Bayonne évoluera en Top 14 la saison prochaine après avoir remporté ce samedi à Toulouse la finale d’accession contre Aurillac (21-16). L’Aviron, qui a écopé toutefois de deux cartons jaunes, a pu compter sur la précision au pied de son artilleur Bustos Moyano, auteur de 7 pénalités. Bayonne remonte une année après avoir été relégué.

L'Argentin Bustos Moyano a porté son équipe vers la victoire  Crédit photo : Drouinaud Emilie
L’Argentin Bustos Moyano a porté son équipe vers la victoire
Crédit photo : Drouinaud Emilie

L’Aviron Bayonnais retrouve l’élite. Un an après avoir quitté le Top14, les basques ont arraché samedi leur remontée en battant Aurillac 21 à 16 en finale d’accession de Pro D2 sur la pelouse d’Ernest-Wallon, à Toulouse.

Un match dominé de bout en bout par les Bayonnais, qui ont pu compter sur la botte de leur buteur Martin Bustos Moyano, qui a rendu une copie quasi-parfaite au pied (7/8). En face, les Aurillacois, malgré une bonne deuxième mi-temps, ont laissé trop de points leur échapper, multipliant les en-avant, les erreurs en touche et surtout les pénalités manquées. Maxime Petitjean, pourtant meilleur buteur du championnat cette saison, en a raté trois, laissant aux Bayonnais la possibilité de creuser l’écart.

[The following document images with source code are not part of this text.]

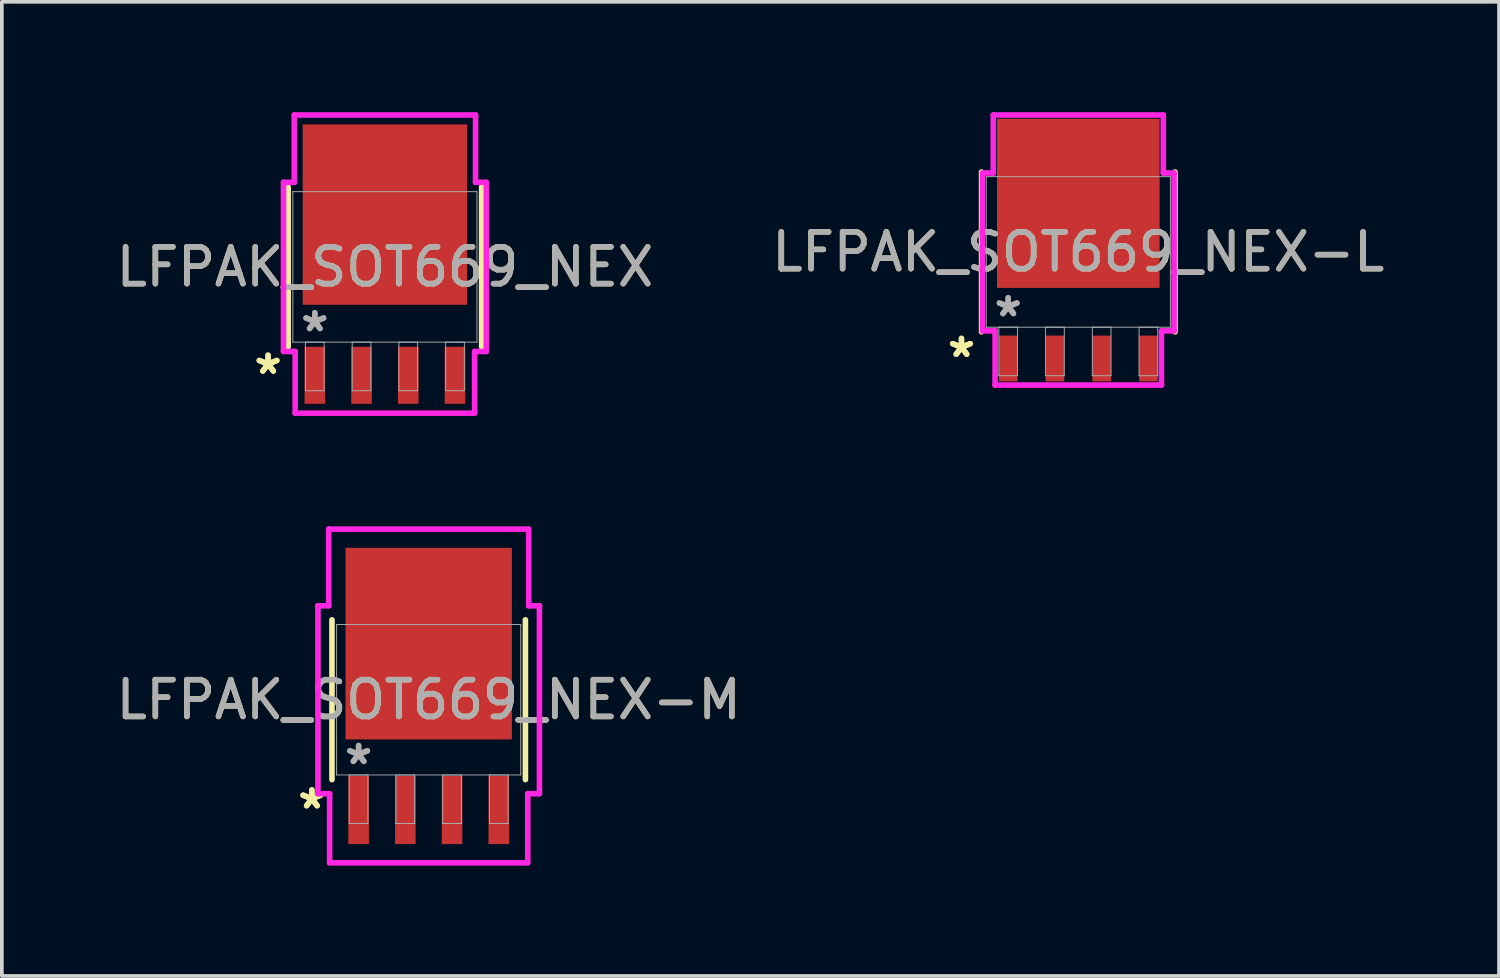
<source format=kicad_pcb>
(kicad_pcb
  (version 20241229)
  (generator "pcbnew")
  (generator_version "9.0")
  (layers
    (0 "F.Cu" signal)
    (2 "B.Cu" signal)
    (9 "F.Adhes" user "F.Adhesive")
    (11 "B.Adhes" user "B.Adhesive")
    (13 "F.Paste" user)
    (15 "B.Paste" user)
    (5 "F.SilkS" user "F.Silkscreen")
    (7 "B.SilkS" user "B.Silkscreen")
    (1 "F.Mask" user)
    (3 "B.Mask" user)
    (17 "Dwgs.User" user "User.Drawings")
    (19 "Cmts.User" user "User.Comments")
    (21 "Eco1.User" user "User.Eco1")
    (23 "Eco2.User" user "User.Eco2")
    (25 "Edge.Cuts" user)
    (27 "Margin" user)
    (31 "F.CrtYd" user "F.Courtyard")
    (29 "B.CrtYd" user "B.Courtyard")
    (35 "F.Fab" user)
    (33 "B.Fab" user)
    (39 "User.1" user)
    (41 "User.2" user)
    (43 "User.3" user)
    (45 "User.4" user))
  (footprint "LFPAK_SOT669_NEX-L"
    (layer "F.Cu")
    (at 26.256 3.797)
    (property "Reference" "LFPAK_SOT669_NEX-L" (at 0 0 0) (unlocked yes) (layer "F.SilkS") (effects (font (size 1 1) (thickness 0.15))))
    (attr smd)
    (fp_line (start -2.629 -2.172) (end -2.629 2.172) (stroke (width 0.152) (type solid)) (layer "F.SilkS"))
    (fp_line (start 2.629 2.172) (end 2.629 -2.172) (stroke (width 0.152) (type solid)) (layer "F.SilkS"))
    (fp_line (start -2.603 -2.146) (end -2.311 -2.146) (stroke (width 0.152) (type solid)) (layer "F.CrtYd"))
    (fp_line (start -2.603 2.146) (end -2.603 -2.146) (stroke (width 0.152) (type solid)) (layer "F.CrtYd"))
    (fp_line (start -2.311 -3.721) (end 2.311 -3.721) (stroke (width 0.152) (type solid)) (layer "F.CrtYd"))
    (fp_line (start -2.311 -2.146) (end -2.311 -3.721) (stroke (width 0.152) (type solid)) (layer "F.CrtYd"))
    (fp_line (start -2.261 2.146) (end -2.603 2.146) (stroke (width 0.152) (type solid)) (layer "F.CrtYd"))
    (fp_line (start -2.261 3.619) (end -2.261 2.146) (stroke (width 0.152) (type solid)) (layer "F.CrtYd"))
    (fp_line (start 2.261 2.146) (end 2.261 3.619) (stroke (width 0.152) (type solid)) (layer "F.CrtYd"))
    (fp_line (start 2.261 3.619) (end -2.261 3.619) (stroke (width 0.152) (type solid)) (layer "F.CrtYd"))
    (fp_line (start 2.311 -3.721) (end 2.311 -2.146) (stroke (width 0.152) (type solid)) (layer "F.CrtYd"))
    (fp_line (start 2.311 -2.146) (end 2.603 -2.146) (stroke (width 0.152) (type solid)) (layer "F.CrtYd"))
    (fp_line (start 2.603 -2.146) (end 2.603 2.146) (stroke (width 0.152) (type solid)) (layer "F.CrtYd"))
    (fp_line (start 2.603 2.146) (end 2.261 2.146) (stroke (width 0.152) (type solid)) (layer "F.CrtYd"))
    (fp_line (start -2.502 -2.045) (end -2.502 2.045) (stroke (width 0.025) (type solid)) (layer "F.Fab"))
    (fp_line (start -2.502 2.045) (end 2.502 2.045) (stroke (width 0.025) (type solid)) (layer "F.Fab"))
    (fp_line (start -2.159 2.045) (end -2.159 3.365) (stroke (width 0.025) (type solid)) (layer "F.Fab"))
    (fp_line (start -2.159 3.365) (end -1.651 3.365) (stroke (width 0.025) (type solid)) (layer "F.Fab"))
    (fp_line (start -1.651 2.045) (end -2.159 2.045) (stroke (width 0.025) (type solid)) (layer "F.Fab"))
    (fp_line (start -1.651 3.365) (end -1.651 2.045) (stroke (width 0.025) (type solid)) (layer "F.Fab"))
    (fp_line (start -0.889 2.045) (end -0.889 3.365) (stroke (width 0.025) (type solid)) (layer "F.Fab"))
    (fp_line (start -0.889 3.365) (end -0.381 3.365) (stroke (width 0.025) (type solid)) (layer "F.Fab"))
    (fp_line (start -0.381 2.045) (end -0.889 2.045) (stroke (width 0.025) (type solid)) (layer "F.Fab"))
    (fp_line (start -0.381 3.365) (end -0.381 2.045) (stroke (width 0.025) (type solid)) (layer "F.Fab"))
    (fp_line (start 0.381 2.045) (end 0.381 3.365) (stroke (width 0.025) (type solid)) (layer "F.Fab"))
    (fp_line (start 0.381 3.365) (end 0.889 3.365) (stroke (width 0.025) (type solid)) (layer "F.Fab"))
    (fp_line (start 0.889 2.045) (end 0.381 2.045) (stroke (width 0.025) (type solid)) (layer "F.Fab"))
    (fp_line (start 0.889 3.365) (end 0.889 2.045) (stroke (width 0.025) (type solid)) (layer "F.Fab"))
    (fp_line (start 1.651 2.045) (end 1.651 3.365) (stroke (width 0.025) (type solid)) (layer "F.Fab"))
    (fp_line (start 1.651 3.365) (end 2.159 3.365) (stroke (width 0.025) (type solid)) (layer "F.Fab"))
    (fp_line (start 2.159 2.045) (end 1.651 2.045) (stroke (width 0.025) (type solid)) (layer "F.Fab"))
    (fp_line (start 2.159 3.365) (end 2.159 2.045) (stroke (width 0.025) (type solid)) (layer "F.Fab"))
    (fp_line (start 2.502 -2.045) (end -2.502 -2.045) (stroke (width 0.025) (type solid)) (layer "F.Fab"))
    (fp_line (start 2.502 2.045) (end 2.502 -2.045) (stroke (width 0.025) (type solid)) (layer "F.Fab"))
    (fp_text user "*" (at -3.175 2.896 0) (layer "F.SilkS") (effects (font (size 1 1) (thickness 0.15))))
    (fp_text user "*" (at -3.175 2.896 0) (unlocked yes) (layer "F.SilkS") (effects (font (size 1 1) (thickness 0.15))))
    (fp_text user "${REFERENCE}" (at 0 0 0) (unlocked yes) (layer "F.Fab") (effects (font (size 1 1) (thickness 0.15))))
    (fp_text user "*" (at -1.905 1.791 0) (layer "F.Fab") (effects (font (size 1 1) (thickness 0.15))))
    (fp_text user "*" (at -1.905 1.791 0) (unlocked yes) (layer "F.Fab") (effects (font (size 1 1) (thickness 0.15))))
    (pad "1" smd rect (at -1.905 2.896) (size 0.508 1.245) (layers "F.Cu" "F.Mask" "F.Paste"))
    (pad "2" smd rect (at -0.635 2.896) (size 0.508 1.245) (layers "F.Cu" "F.Mask" "F.Paste"))
    (pad "3" smd rect (at 0.635 2.896) (size 0.508 1.245) (layers "F.Cu" "F.Mask" "F.Paste"))
    (pad "4" smd rect (at 1.905 2.896) (size 0.508 1.245) (layers "F.Cu" "F.Mask" "F.Paste"))
    (pad "5" smd rect (at 0 -1.321) (size 4.42 4.597) (layers "F.Cu" "F.Mask" "F.Paste")))
  (footprint "LFPAK_SOT669_NEX"
    (layer "F.Cu")
    (at 7.411 4.204)
    (property "Reference" "LFPAK_SOT669_NEX" (at 0 0 0) (unlocked yes) (layer "F.SilkS") (effects (font (size 1 1) (thickness 0.15))))
    (attr smd)
    (fp_line (start -2.629 -2.172) (end -2.629 2.172) (stroke (width 0.152) (type solid)) (layer "F.SilkS"))
    (fp_line (start 2.629 2.172) (end 2.629 -2.172) (stroke (width 0.152) (type solid)) (layer "F.SilkS"))
    (fp_line (start -2.756 -2.299) (end -2.464 -2.299) (stroke (width 0.152) (type solid)) (layer "F.CrtYd"))
    (fp_line (start -2.756 2.299) (end -2.756 -2.299) (stroke (width 0.152) (type solid)) (layer "F.CrtYd"))
    (fp_line (start -2.464 -4.128) (end 2.464 -4.128) (stroke (width 0.152) (type solid)) (layer "F.CrtYd"))
    (fp_line (start -2.464 -2.299) (end -2.464 -4.128) (stroke (width 0.152) (type solid)) (layer "F.CrtYd"))
    (fp_line (start -2.438 2.299) (end -2.756 2.299) (stroke (width 0.152) (type solid)) (layer "F.CrtYd"))
    (fp_line (start -2.438 3.975) (end -2.438 2.299) (stroke (width 0.152) (type solid)) (layer "F.CrtYd"))
    (fp_line (start 2.438 2.299) (end 2.438 3.975) (stroke (width 0.152) (type solid)) (layer "F.CrtYd"))
    (fp_line (start 2.438 3.975) (end -2.438 3.975) (stroke (width 0.152) (type solid)) (layer "F.CrtYd"))
    (fp_line (start 2.464 -4.128) (end 2.464 -2.299) (stroke (width 0.152) (type solid)) (layer "F.CrtYd"))
    (fp_line (start 2.464 -2.299) (end 2.756 -2.299) (stroke (width 0.152) (type solid)) (layer "F.CrtYd"))
    (fp_line (start 2.756 -2.299) (end 2.756 2.299) (stroke (width 0.152) (type solid)) (layer "F.CrtYd"))
    (fp_line (start 2.756 2.299) (end 2.438 2.299) (stroke (width 0.152) (type solid)) (layer "F.CrtYd"))
    (fp_line (start -2.502 -2.045) (end -2.502 2.045) (stroke (width 0.025) (type solid)) (layer "F.Fab"))
    (fp_line (start -2.502 2.045) (end 2.502 2.045) (stroke (width 0.025) (type solid)) (layer "F.Fab"))
    (fp_line (start -2.159 2.045) (end -2.159 3.365) (stroke (width 0.025) (type solid)) (layer "F.Fab"))
    (fp_line (start -2.159 3.365) (end -1.651 3.365) (stroke (width 0.025) (type solid)) (layer "F.Fab"))
    (fp_line (start -1.651 2.045) (end -2.159 2.045) (stroke (width 0.025) (type solid)) (layer "F.Fab"))
    (fp_line (start -1.651 3.365) (end -1.651 2.045) (stroke (width 0.025) (type solid)) (layer "F.Fab"))
    (fp_line (start -0.889 2.045) (end -0.889 3.365) (stroke (width 0.025) (type solid)) (layer "F.Fab"))
    (fp_line (start -0.889 3.365) (end -0.381 3.365) (stroke (width 0.025) (type solid)) (layer "F.Fab"))
    (fp_line (start -0.381 2.045) (end -0.889 2.045) (stroke (width 0.025) (type solid)) (layer "F.Fab"))
    (fp_line (start -0.381 3.365) (end -0.381 2.045) (stroke (width 0.025) (type solid)) (layer "F.Fab"))
    (fp_line (start 0.381 2.045) (end 0.381 3.365) (stroke (width 0.025) (type solid)) (layer "F.Fab"))
    (fp_line (start 0.381 3.365) (end 0.889 3.365) (stroke (width 0.025) (type solid)) (layer "F.Fab"))
    (fp_line (start 0.889 2.045) (end 0.381 2.045) (stroke (width 0.025) (type solid)) (layer "F.Fab"))
    (fp_line (start 0.889 3.365) (end 0.889 2.045) (stroke (width 0.025) (type solid)) (layer "F.Fab"))
    (fp_line (start 1.651 2.045) (end 1.651 3.365) (stroke (width 0.025) (type solid)) (layer "F.Fab"))
    (fp_line (start 1.651 3.365) (end 2.159 3.365) (stroke (width 0.025) (type solid)) (layer "F.Fab"))
    (fp_line (start 2.159 2.045) (end 1.651 2.045) (stroke (width 0.025) (type solid)) (layer "F.Fab"))
    (fp_line (start 2.159 3.365) (end 2.159 2.045) (stroke (width 0.025) (type solid)) (layer "F.Fab"))
    (fp_line (start 2.502 -2.045) (end -2.502 -2.045) (stroke (width 0.025) (type solid)) (layer "F.Fab"))
    (fp_line (start 2.502 2.045) (end 2.502 -2.045) (stroke (width 0.025) (type solid)) (layer "F.Fab"))
    (fp_text user "*" (at -3.175 2.946 0) (unlocked yes) (layer "F.SilkS") (effects (font (size 1 1) (thickness 0.15))))
    (fp_text user "*" (at -3.175 2.946 0) (layer "F.SilkS") (effects (font (size 1 1) (thickness 0.15))))
    (fp_text user "*" (at -1.905 1.791 0) (layer "F.Fab") (effects (font (size 1 1) (thickness 0.15))))
    (fp_text user "*" (at -1.905 1.791 0) (unlocked yes) (layer "F.Fab") (effects (font (size 1 1) (thickness 0.15))))
    (fp_text user "${REFERENCE}" (at 0 0 0) (unlocked yes) (layer "F.Fab") (effects (font (size 1 1) (thickness 0.15))))
    (pad "1" smd rect (at -1.905 2.946) (size 0.559 1.549) (layers "F.Cu" "F.Mask" "F.Paste"))
    (pad "2" smd rect (at -0.635 2.946) (size 0.559 1.549) (layers "F.Cu" "F.Mask" "F.Paste"))
    (pad "3" smd rect (at 0.635 2.946) (size 0.559 1.549) (layers "F.Cu" "F.Mask" "F.Paste"))
    (pad "4" smd rect (at 1.905 2.946) (size 0.559 1.549) (layers "F.Cu" "F.Mask" "F.Paste"))
    (pad "5" smd rect (at 0 -1.422) (size 4.47 4.902) (layers "F.Cu" "F.Mask" "F.Paste")))
  (footprint "LFPAK_SOT669_NEX-M"
    (layer "F.Cu")
    (at 8.601 15.967)
    (property "Reference" "LFPAK_SOT669_NEX-M" (at 0 0 0) (unlocked yes) (layer "F.SilkS") (effects (font (size 1 1) (thickness 0.15))))
    (attr smd)
    (fp_line (start -2.629 -2.172) (end -2.629 2.172) (stroke (width 0.152) (type solid)) (layer "F.SilkS"))
    (fp_line (start 2.629 2.172) (end 2.629 -2.172) (stroke (width 0.152) (type solid)) (layer "F.SilkS"))
    (fp_line (start -3.01 -2.553) (end -2.718 -2.553) (stroke (width 0.152) (type solid)) (layer "F.CrtYd"))
    (fp_line (start -3.01 2.553) (end -3.01 -2.553) (stroke (width 0.152) (type solid)) (layer "F.CrtYd"))
    (fp_line (start -2.718 -4.636) (end 2.718 -4.636) (stroke (width 0.152) (type solid)) (layer "F.CrtYd"))
    (fp_line (start -2.718 -2.553) (end -2.718 -4.636) (stroke (width 0.152) (type solid)) (layer "F.CrtYd"))
    (fp_line (start -2.692 2.553) (end -3.01 2.553) (stroke (width 0.152) (type solid)) (layer "F.CrtYd"))
    (fp_line (start -2.692 4.432) (end -2.692 2.553) (stroke (width 0.152) (type solid)) (layer "F.CrtYd"))
    (fp_line (start 2.692 2.553) (end 2.692 4.432) (stroke (width 0.152) (type solid)) (layer "F.CrtYd"))
    (fp_line (start 2.692 4.432) (end -2.692 4.432) (stroke (width 0.152) (type solid)) (layer "F.CrtYd"))
    (fp_line (start 2.718 -4.636) (end 2.718 -2.553) (stroke (width 0.152) (type solid)) (layer "F.CrtYd"))
    (fp_line (start 2.718 -2.553) (end 3.01 -2.553) (stroke (width 0.152) (type solid)) (layer "F.CrtYd"))
    (fp_line (start 3.01 -2.553) (end 3.01 2.553) (stroke (width 0.152) (type solid)) (layer "F.CrtYd"))
    (fp_line (start 3.01 2.553) (end 2.692 2.553) (stroke (width 0.152) (type solid)) (layer "F.CrtYd"))
    (fp_line (start -2.502 -2.045) (end -2.502 2.045) (stroke (width 0.025) (type solid)) (layer "F.Fab"))
    (fp_line (start -2.502 2.045) (end 2.502 2.045) (stroke (width 0.025) (type solid)) (layer "F.Fab"))
    (fp_line (start -2.159 2.045) (end -2.159 3.365) (stroke (width 0.025) (type solid)) (layer "F.Fab"))
    (fp_line (start -2.159 3.365) (end -1.651 3.365) (stroke (width 0.025) (type solid)) (layer "F.Fab"))
    (fp_line (start -1.651 2.045) (end -2.159 2.045) (stroke (width 0.025) (type solid)) (layer "F.Fab"))
    (fp_line (start -1.651 3.365) (end -1.651 2.045) (stroke (width 0.025) (type solid)) (layer "F.Fab"))
    (fp_line (start -0.889 2.045) (end -0.889 3.365) (stroke (width 0.025) (type solid)) (layer "F.Fab"))
    (fp_line (start -0.889 3.365) (end -0.381 3.365) (stroke (width 0.025) (type solid)) (layer "F.Fab"))
    (fp_line (start -0.381 2.045) (end -0.889 2.045) (stroke (width 0.025) (type solid)) (layer "F.Fab"))
    (fp_line (start -0.381 3.365) (end -0.381 2.045) (stroke (width 0.025) (type solid)) (layer "F.Fab"))
    (fp_line (start 0.381 2.045) (end 0.381 3.365) (stroke (width 0.025) (type solid)) (layer "F.Fab"))
    (fp_line (start 0.381 3.365) (end 0.889 3.365) (stroke (width 0.025) (type solid)) (layer "F.Fab"))
    (fp_line (start 0.889 2.045) (end 0.381 2.045) (stroke (width 0.025) (type solid)) (layer "F.Fab"))
    (fp_line (start 0.889 3.365) (end 0.889 2.045) (stroke (width 0.025) (type solid)) (layer "F.Fab"))
    (fp_line (start 1.651 2.045) (end 1.651 3.365) (stroke (width 0.025) (type solid)) (layer "F.Fab"))
    (fp_line (start 1.651 3.365) (end 2.159 3.365) (stroke (width 0.025) (type solid)) (layer "F.Fab"))
    (fp_line (start 2.159 2.045) (end 1.651 2.045) (stroke (width 0.025) (type solid)) (layer "F.Fab"))
    (fp_line (start 2.159 3.365) (end 2.159 2.045) (stroke (width 0.025) (type solid)) (layer "F.Fab"))
    (fp_line (start 2.502 -2.045) (end -2.502 -2.045) (stroke (width 0.025) (type solid)) (layer "F.Fab"))
    (fp_line (start 2.502 2.045) (end 2.502 -2.045) (stroke (width 0.025) (type solid)) (layer "F.Fab"))
    (fp_text user "*" (at -3.175 2.997 0) (unlocked yes) (layer "F.SilkS") (effects (font (size 1 1) (thickness 0.15))))
    (fp_text user "*" (at -3.175 2.997 0) (layer "F.SilkS") (effects (font (size 1 1) (thickness 0.15))))
    (fp_text user "${REFERENCE}" (at 0 0 0) (unlocked yes) (layer "F.Fab") (effects (font (size 1 1) (thickness 0.15))))
    (fp_text user "*" (at -1.905 1.791 0) (unlocked yes) (layer "F.Fab") (effects (font (size 1 1) (thickness 0.15))))
    (fp_text user "*" (at -1.905 1.791 0) (layer "F.Fab") (effects (font (size 1 1) (thickness 0.15))))
    (pad "1" smd rect (at -1.905 2.997) (size 0.559 1.854) (layers "F.Cu" "F.Mask" "F.Paste"))
    (pad "2" smd rect (at -0.635 2.997) (size 0.559 1.854) (layers "F.Cu" "F.Mask" "F.Paste"))
    (pad "3" smd rect (at 0.635 2.997) (size 0.559 1.854) (layers "F.Cu" "F.Mask" "F.Paste"))
    (pad "4" smd rect (at 1.905 2.997) (size 0.559 1.854) (layers "F.Cu" "F.Mask" "F.Paste"))
    (pad "5" smd rect (at 0 -1.524) (size 4.521 5.207) (layers "F.Cu" "F.Mask" "F.Paste")))
  (gr_rect
    (start -3 -3)
    (end 37.69 23.475)
    (stroke (width 0.1) (type default))
    (fill no)
    (layer "Edge.Cuts")))
</source>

Les cantalous auraient pourtant pu renverser la tendance au retour des vestiaires : deux cartons jaunes (Whitelock, 40e et Taele, 58e) obligeaient les ciel et blanc à jouer à 14 pendant 20 minutes. Mais les joueurs d’Aurillac n’ont pas su en profiter pour revenir au score. Au final, l’essai marqué à la 79e, seul du match, n’aura permis que de réduire un peu l’écart.

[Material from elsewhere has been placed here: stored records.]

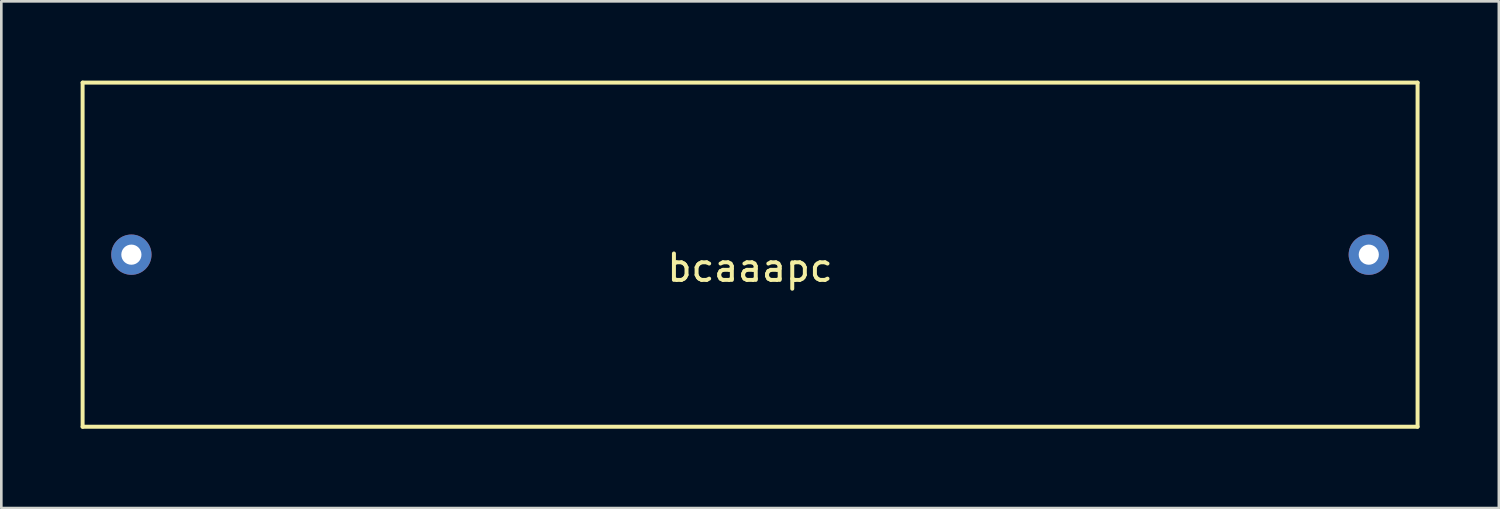
<source format=kicad_pcb>
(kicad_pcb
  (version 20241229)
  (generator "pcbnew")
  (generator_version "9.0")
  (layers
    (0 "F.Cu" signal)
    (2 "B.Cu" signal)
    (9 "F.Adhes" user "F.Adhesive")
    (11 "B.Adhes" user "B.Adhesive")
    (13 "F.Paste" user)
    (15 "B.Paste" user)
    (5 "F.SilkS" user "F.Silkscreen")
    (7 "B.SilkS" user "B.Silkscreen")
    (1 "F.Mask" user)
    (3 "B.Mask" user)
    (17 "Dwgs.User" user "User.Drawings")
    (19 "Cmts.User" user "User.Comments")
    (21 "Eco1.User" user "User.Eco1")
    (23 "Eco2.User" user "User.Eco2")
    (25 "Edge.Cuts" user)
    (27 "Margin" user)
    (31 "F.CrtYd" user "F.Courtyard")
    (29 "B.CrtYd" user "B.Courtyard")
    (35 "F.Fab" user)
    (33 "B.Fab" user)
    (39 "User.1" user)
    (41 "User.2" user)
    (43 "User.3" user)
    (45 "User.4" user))
  (footprint "bcaaapc"
    (layer "F.Cu")
    (at 25.325 6.584)
    (property "Reference" "bcaaapc" (at 0 0.5 0) (layer "F.SilkS") (effects (font (size 1 1) (thickness 0.15))))
    (attr through_hole)
    (fp_line (start -25.25 -6.509) (end -25.25 6.509) (stroke (width 0.15) (type solid)) (layer "F.SilkS"))
    (fp_line (start -25.25 -6.509) (end 25.25 -6.509) (stroke (width 0.15) (type solid)) (layer "F.SilkS"))
    (fp_line (start -25.25 6.509) (end 25.25 6.509) (stroke (width 0.15) (type solid)) (layer "F.SilkS"))
    (fp_line (start 25.25 -6.509) (end 25.25 6.509) (stroke (width 0.15) (type solid)) (layer "F.SilkS"))
    (pad "GND" thru_hole circle (at -23.405 0) (size 1.524 1.524) (drill 0.762) (layers "*.Cu" "*.Mask"))
    (pad "Vcc" thru_hole circle (at 23.405 0) (size 1.524 1.524) (drill 0.762) (layers "*.Cu" "*.Mask")))
  (gr_rect
    (start -3 -3)
    (end 53.65 16.168)
    (stroke (width 0.1) (type default))
    (fill no)
    (layer "Edge.Cuts")))
</source>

Pour l’Aviron Bayonnais, le plus dur est encore à venir : assurer son maintien en Top14 la saison prochaine. Le niveau de l’élite est chaque année plus relevé, et Bayonne comptera sans aucun doute parmi les petits poucets du championnat : son budget atteint 11 millions d’euros (mais pourrait bien augmenter avant le début de la saison), très loin de la moyenne de l’élite, qui atteignait 21,53 millions d’euros cette année. Et le ciel et blanc auront besoin de tout le budget possible pour renforcer leur banc, après une saison réussie mais qui laisse les cadres sur les genoux.